DOCUMENT PASSAGE:
[Start of Attachment]
Building a Low-Input Sheep System at The Pink Pig

Anna Jackson manages a flock of around 70 Romney–Lleyn sheep under the Pasture for Life scheme. Her approach is firmly low-input: no tailing, minimal interventions, and outdoor lambing. The flock is mob-grazed, moving every one to two days depending on conditions, and grazing wheat over winter. A recent fencing grant has enabled the integration of sheep into arable ground, supporting a whole-farm rotational system.

Anna’s sheep enterprise isn’t just about meat production — although quarter lamb boxes, sold through the on-site shop, sell out annually. “I know my customers and my margins,” Anna explains. “I can build those figures directly into the business plan each year.” The flock’s real value lies in what it contributes to the wider farm system: disease control, nutrient cycling, and soil health.

One striking example came when a wheat crop was hit by disease. “We grazed it hard — it didn’t look like a crop anymore,” says Anna. “But it came back clean and healthy. If I can manage the flock  without buying inputs, it makes financial and agronomic sense.”

Rotation, Resilience, and the Role of Grass

The Pink Pig’s six-year rotation — two years of grass for seed, followed by oats, wheat, beans, and wheat — is designed for flexibility. “The grass adds organic matter and provides a rest period for the arable crops,” says Anna. “If a crop needs a break, the sheep can go back in. It’s a balancing act.”

Grass also helps manage blackgrass and other weeds. “If we see a problem field, it goes into grass for two years,” Anna notes. “Grazing sorts it. Soil health is our bigger challenge.”Although the arable enterprise remains the main profit driver, the sheep earn their place by improving crop performance and building resilience into the system. Anna is now exploring self-shedding breeds to further reduce labour demands. “The Romneys have been brilliant — easy lambing, low input. I love working with the flock, and I want to keep it that way: simple and stress-free.”

Integrating Cattle and Pulses: John McArthur’s Experience

Across in another part of the region, John McArthur runs a 500-acre mixed farm with a suckler herd of 40 cows and followers. He is keen to bring cattle into his arable rotation but acknowledges the practical challenges. “In the East of England, we need livestock in our arable systems to maintain soil health and nutrient cycling,” he says, “but making it work practically is difficult.”

John is also part of the NCS project developing low-emission protein feeds for livestock. The trials, now halfway through, have shown impressive results: soya use reduced by 70% in broiler rations, diet carbon footprints cut by 40%, and bird performance maintained. “We need to rebrand faba beans from a mid-level to a low-emission protein,” he suggests. “They have huge potential.”

Currently, only 2–3% of UK rotations include pulses, but John believes that must change. On his own farm, adding beans has improved nitrogen fixation, protein production, and soil structure — demonstrating the broader value of mixed farming.
[End of Attachment]
TASK SET:
[A] Reproduce the farming article starting with "Currently, only 2–3%" and going on through "of mixed farming.".
[B] Answer each of these questions from the farming article.
(i) About how many sheep are in Anna Jackson's flock?
(ii) How many acres does John McArthur's mixed farm cover?
(iii) By what percentage did the trials reduce soya use in broiler rations?
The records that come next are separate material, unconnected to the farming article.

PROVIDED INFORMATION:
[Start of Attachment]
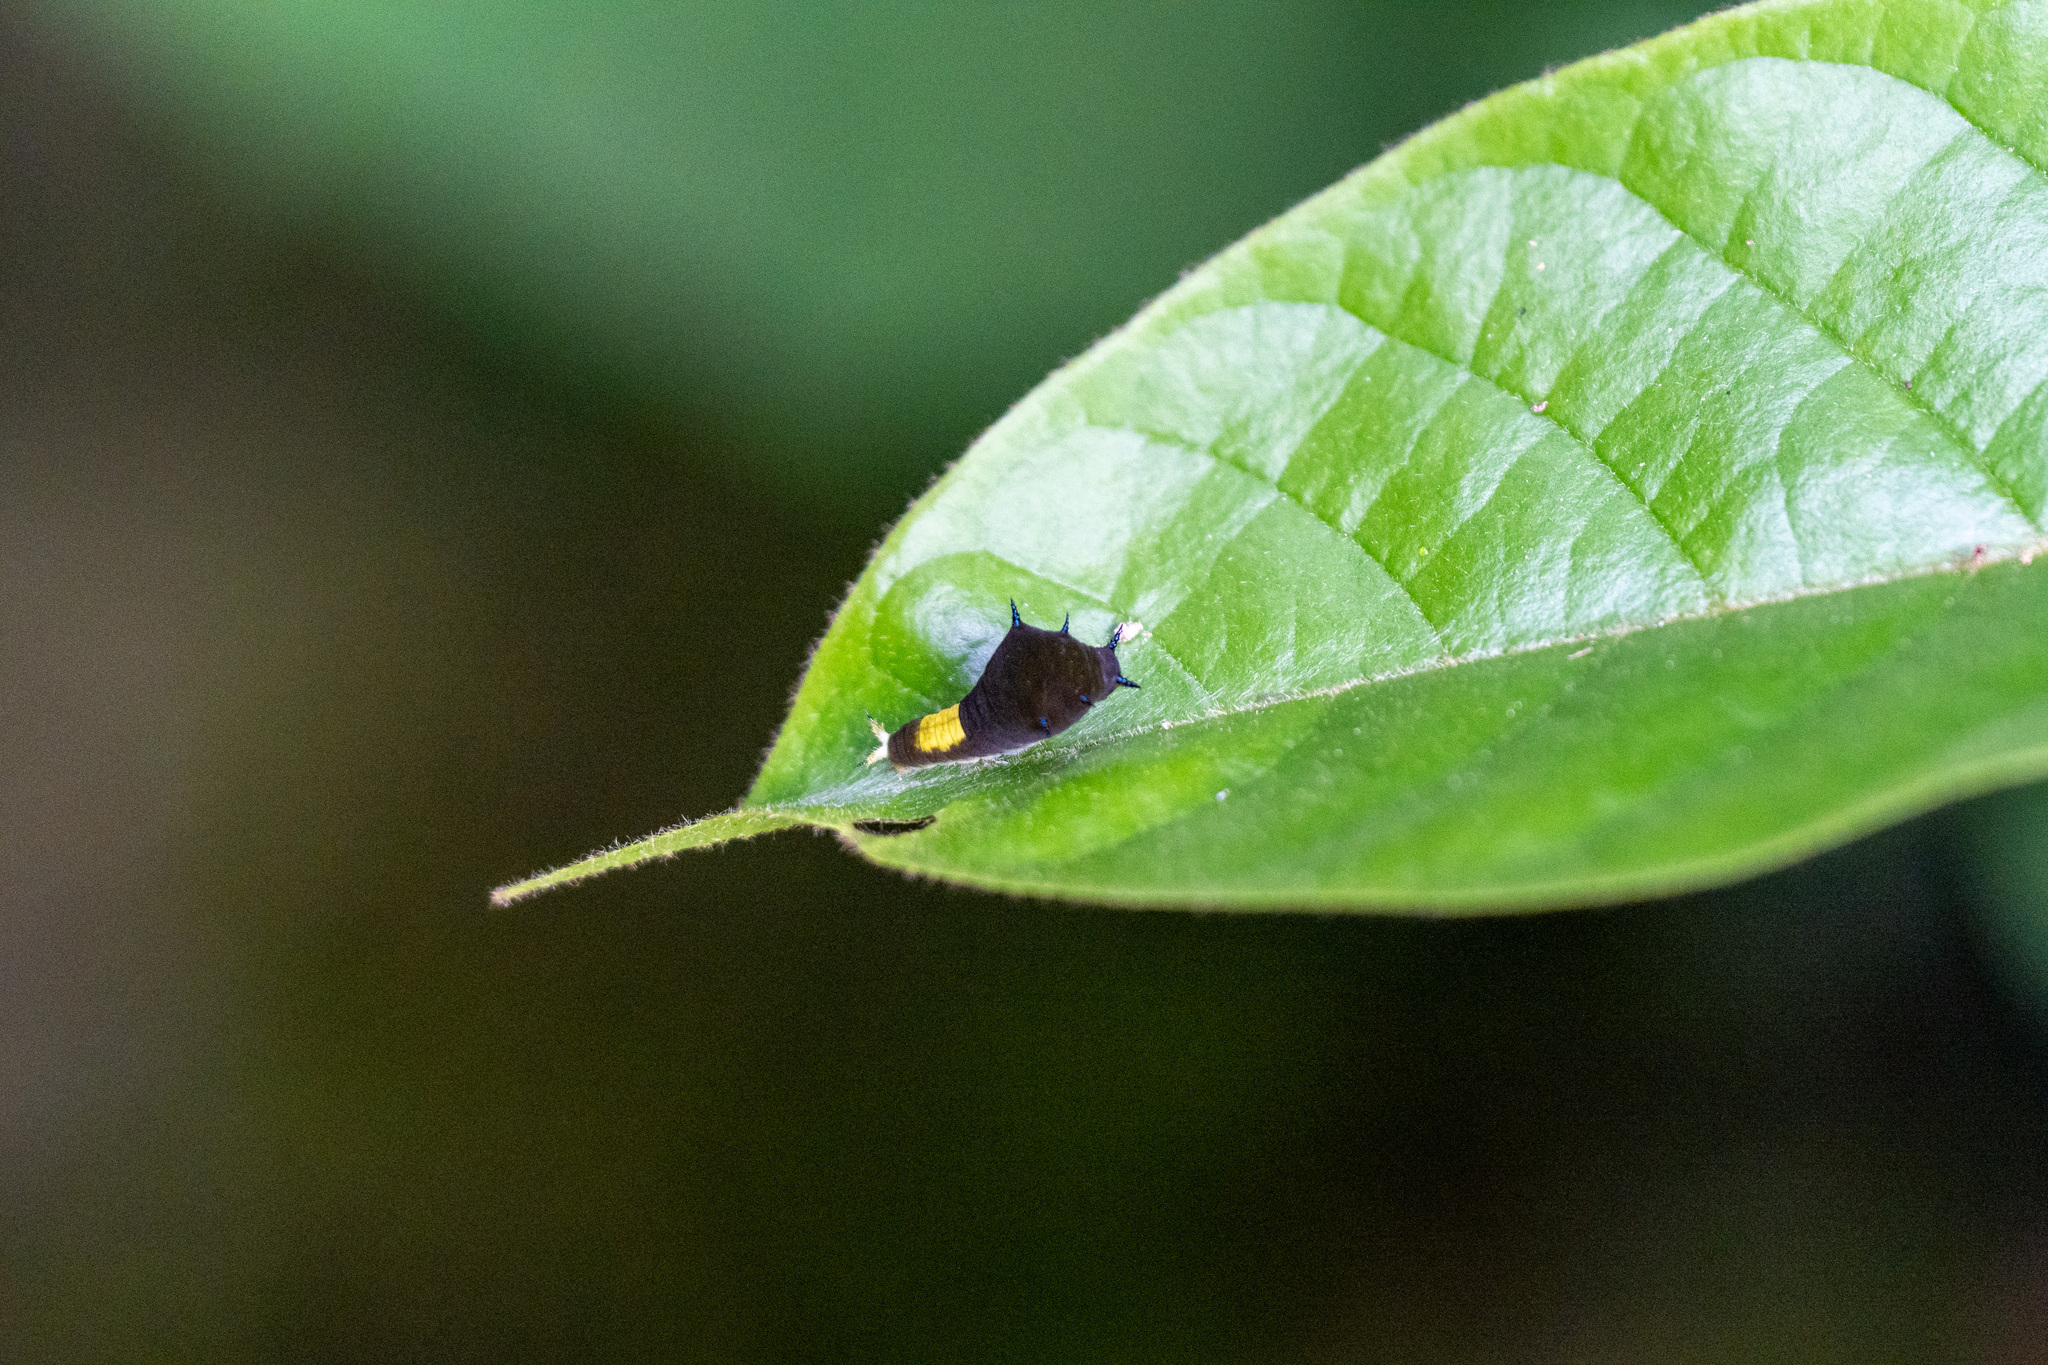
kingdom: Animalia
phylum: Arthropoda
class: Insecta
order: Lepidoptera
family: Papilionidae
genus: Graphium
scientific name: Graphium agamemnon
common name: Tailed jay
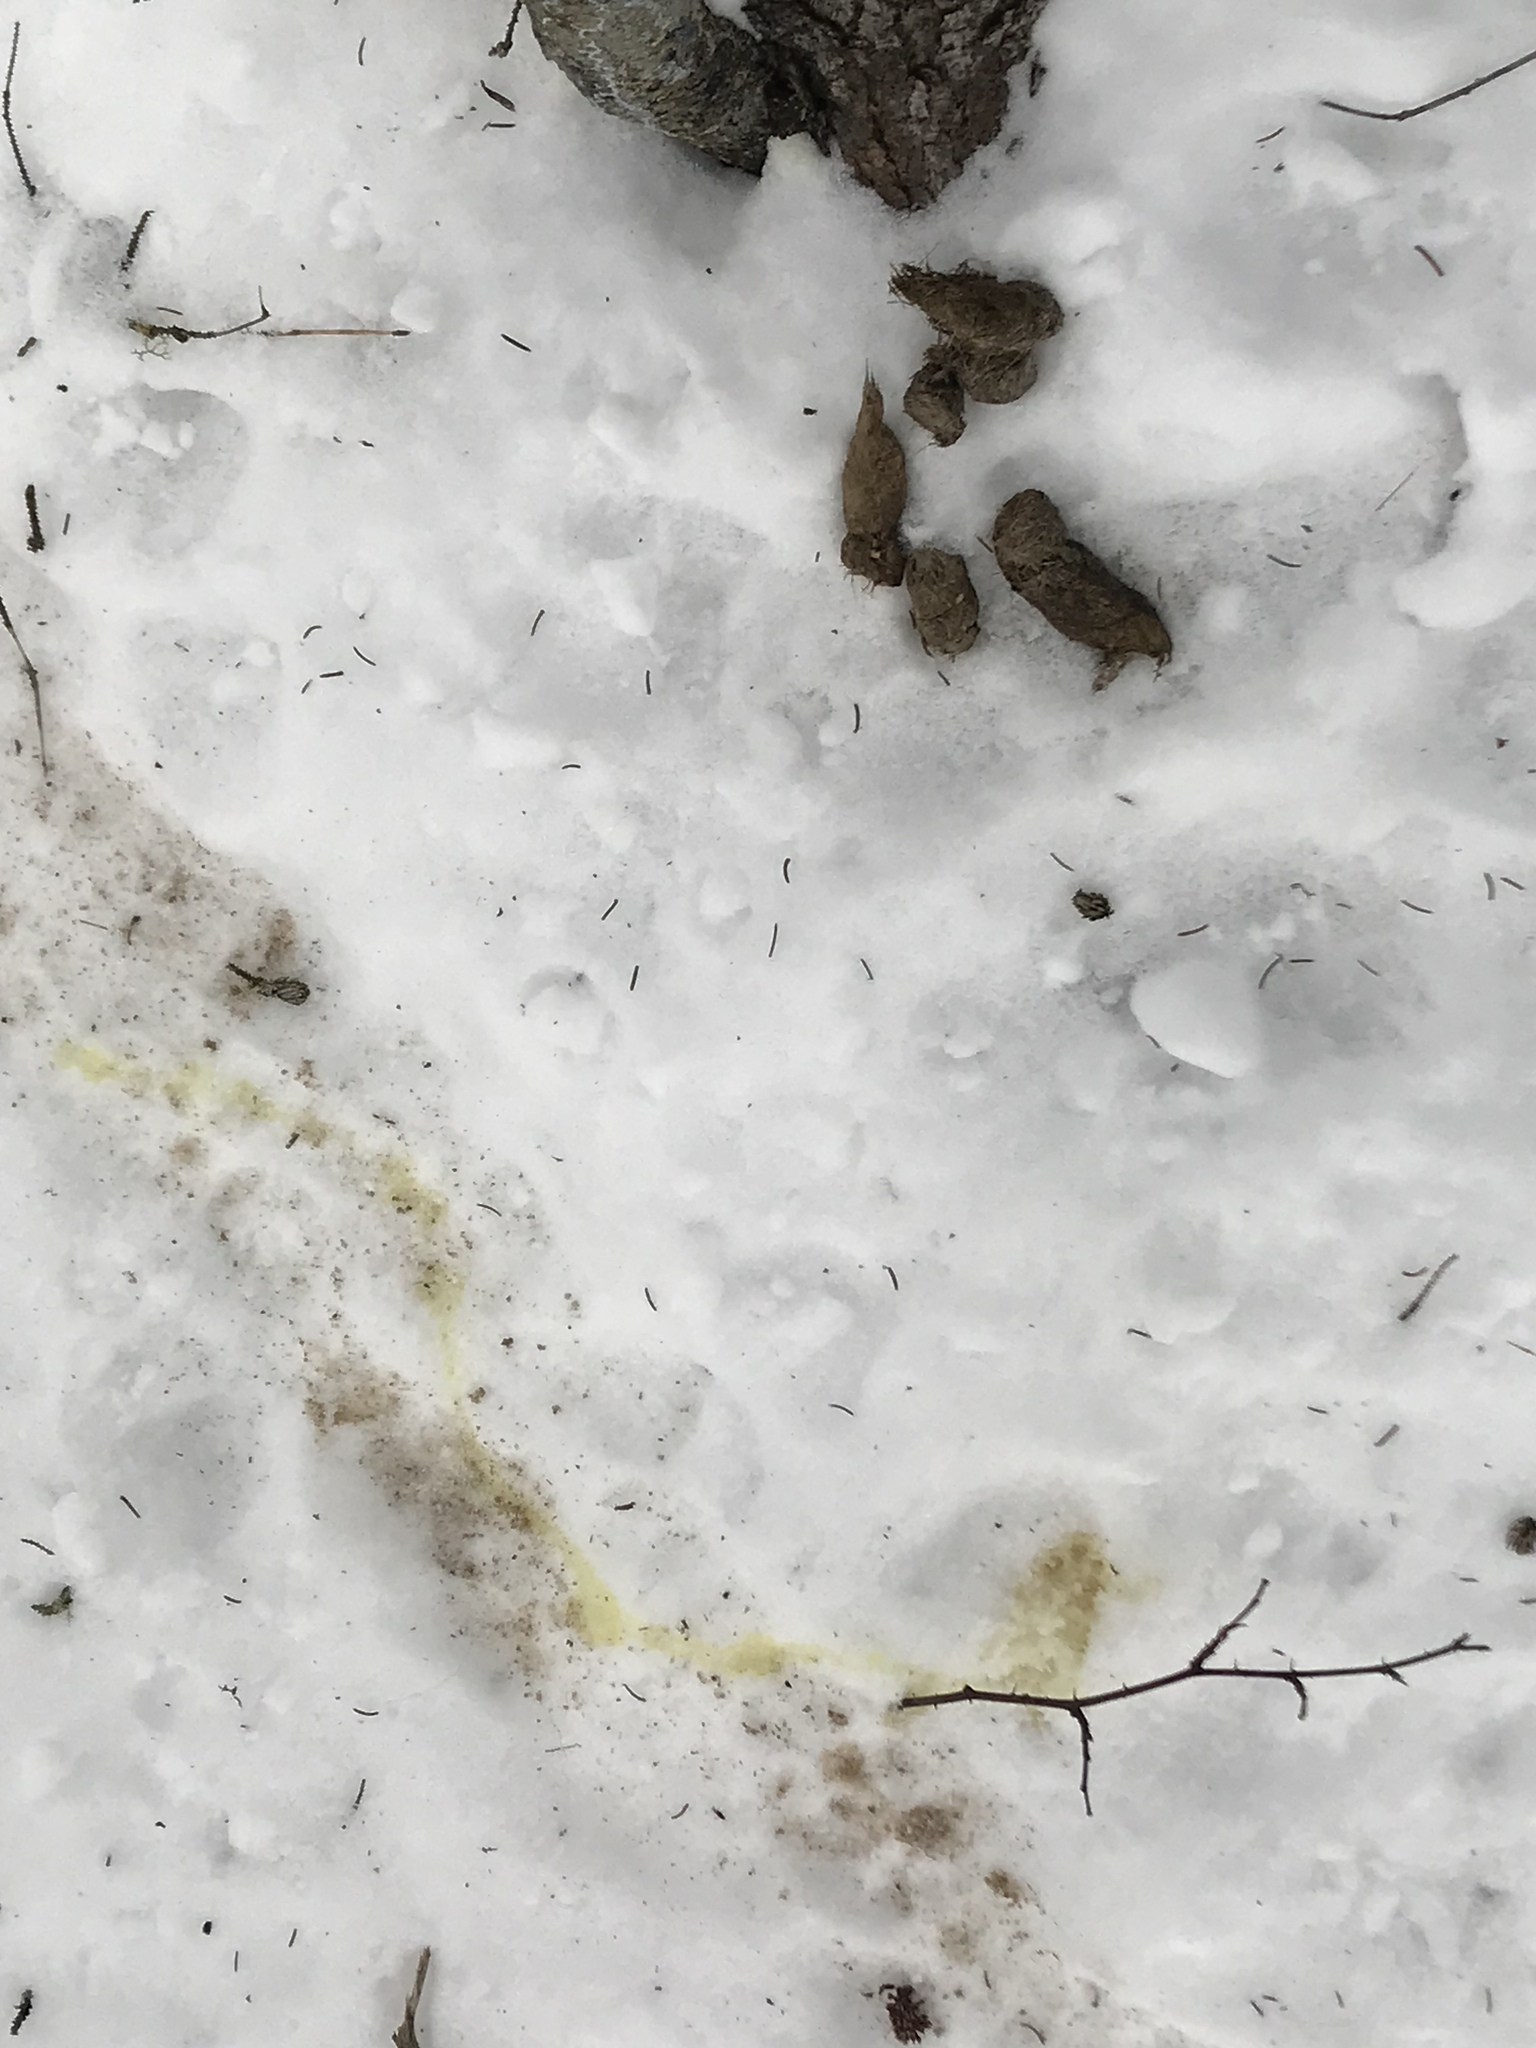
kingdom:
[End of Attachment]
[Start of Attachment]
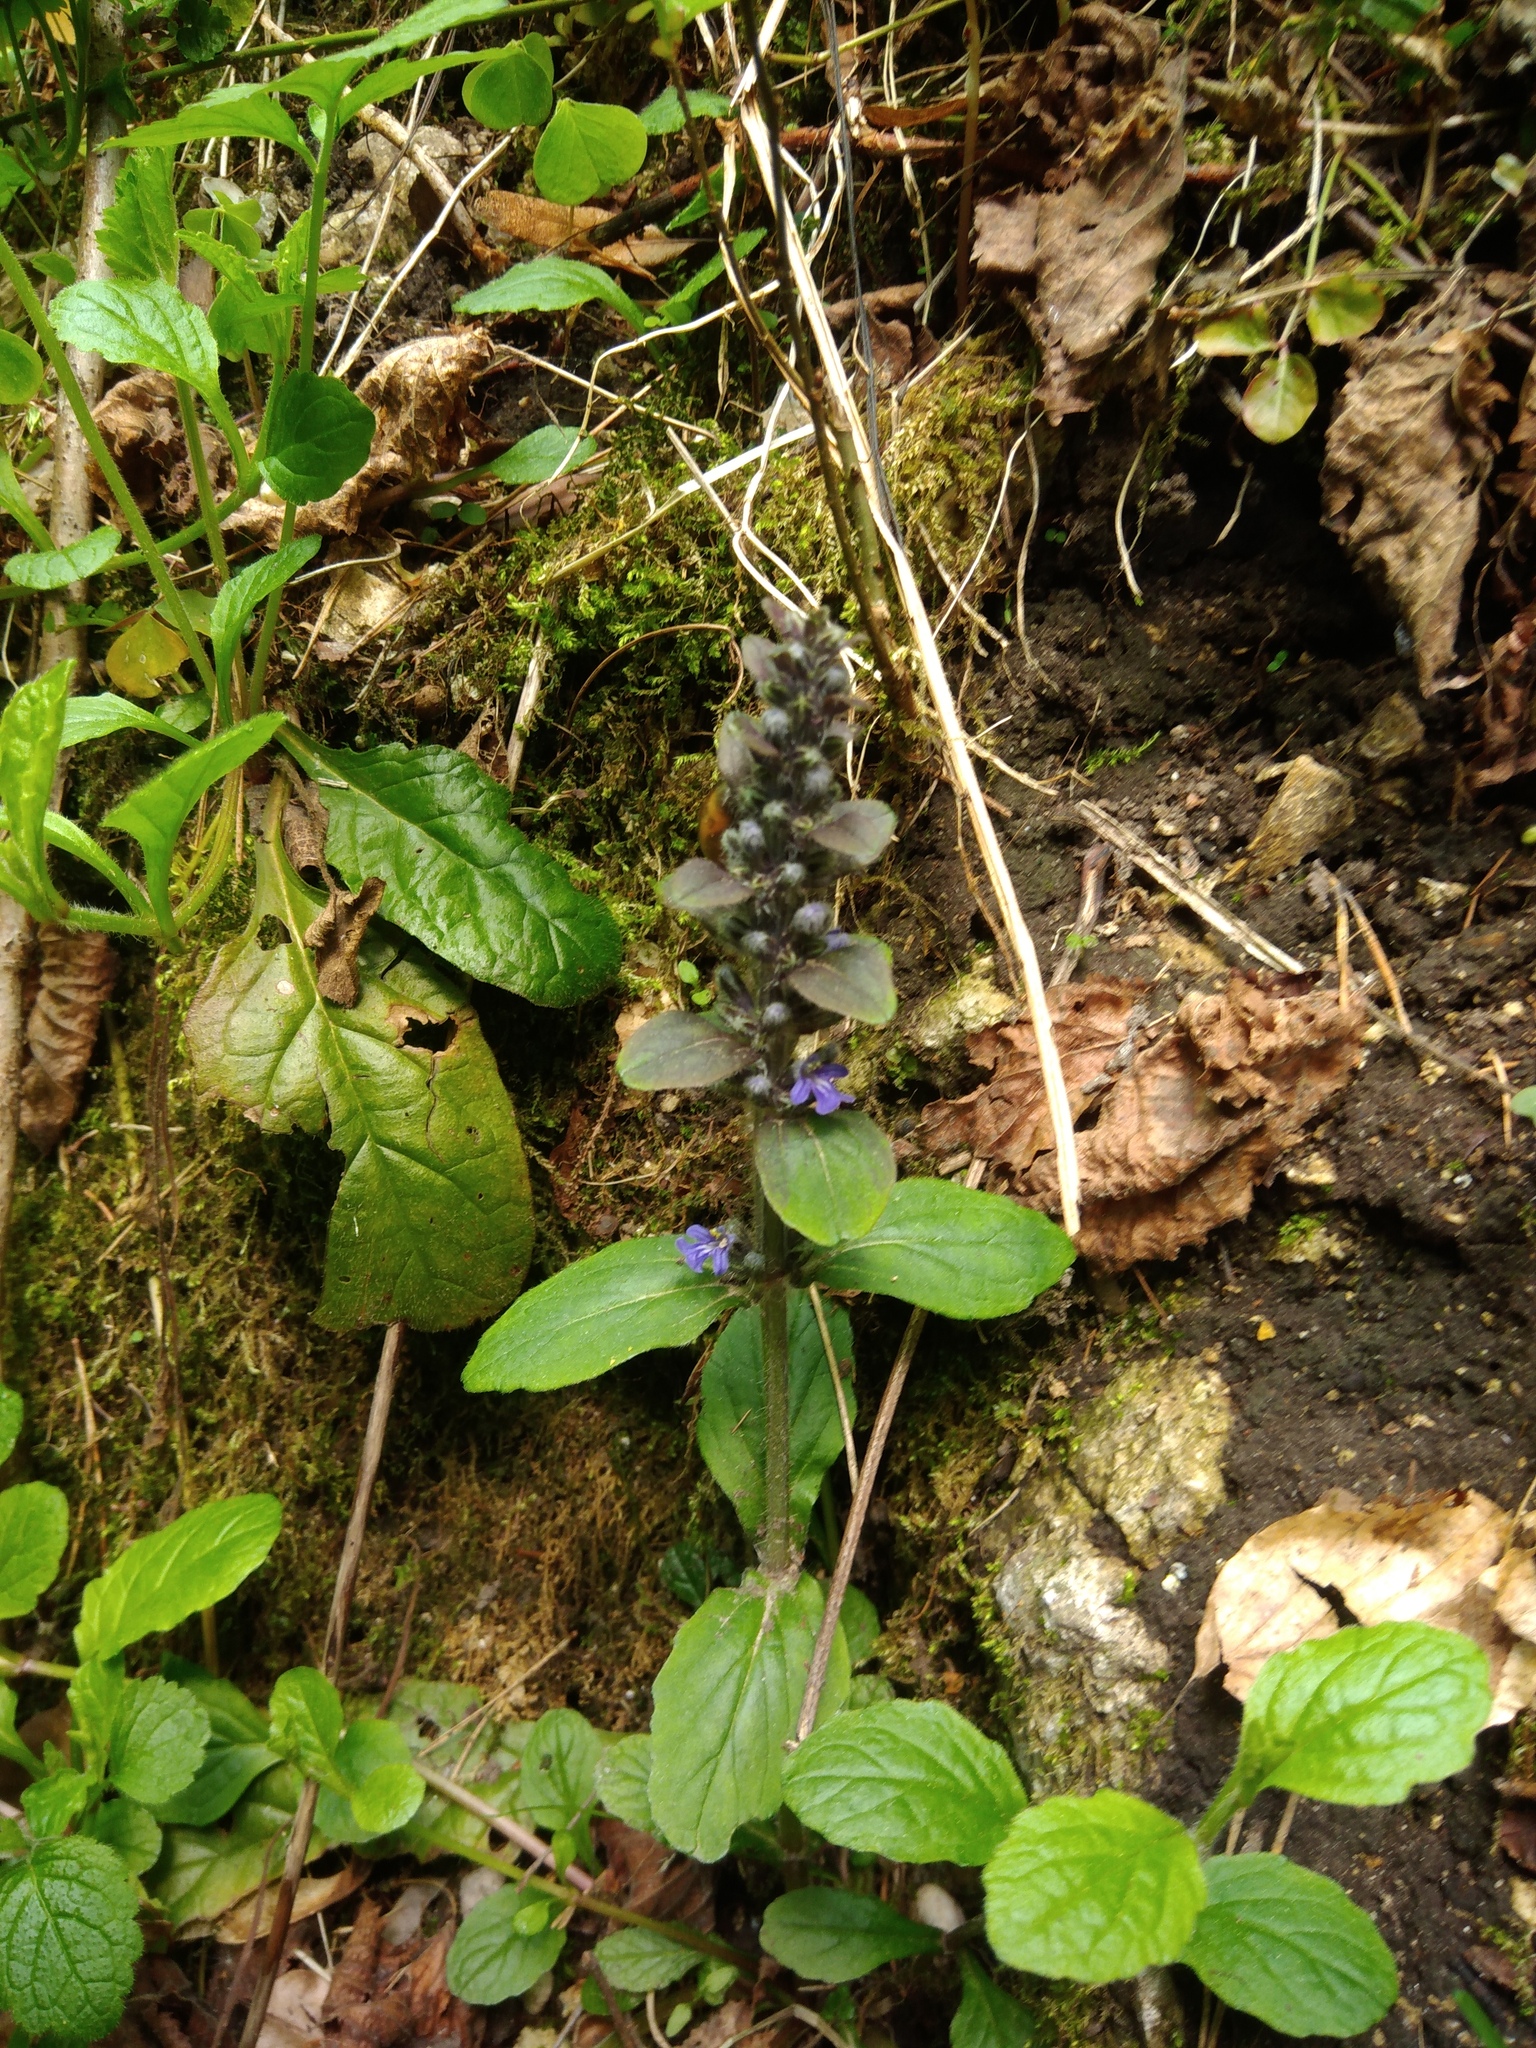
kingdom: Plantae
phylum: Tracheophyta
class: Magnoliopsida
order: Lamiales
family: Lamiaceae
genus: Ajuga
[End of Attachment]
RESPONSES BY TASK:
[A]
Currently, only 2–3% of UK rotations include pulses, but John believes that must change. On his own farm, adding beans has improved nitrogen fixation, protein production, and soil structure — demonstrating the broader value of mixed farming.

[B]
(i) Around 70
(ii) 500 acres
(iii) 70%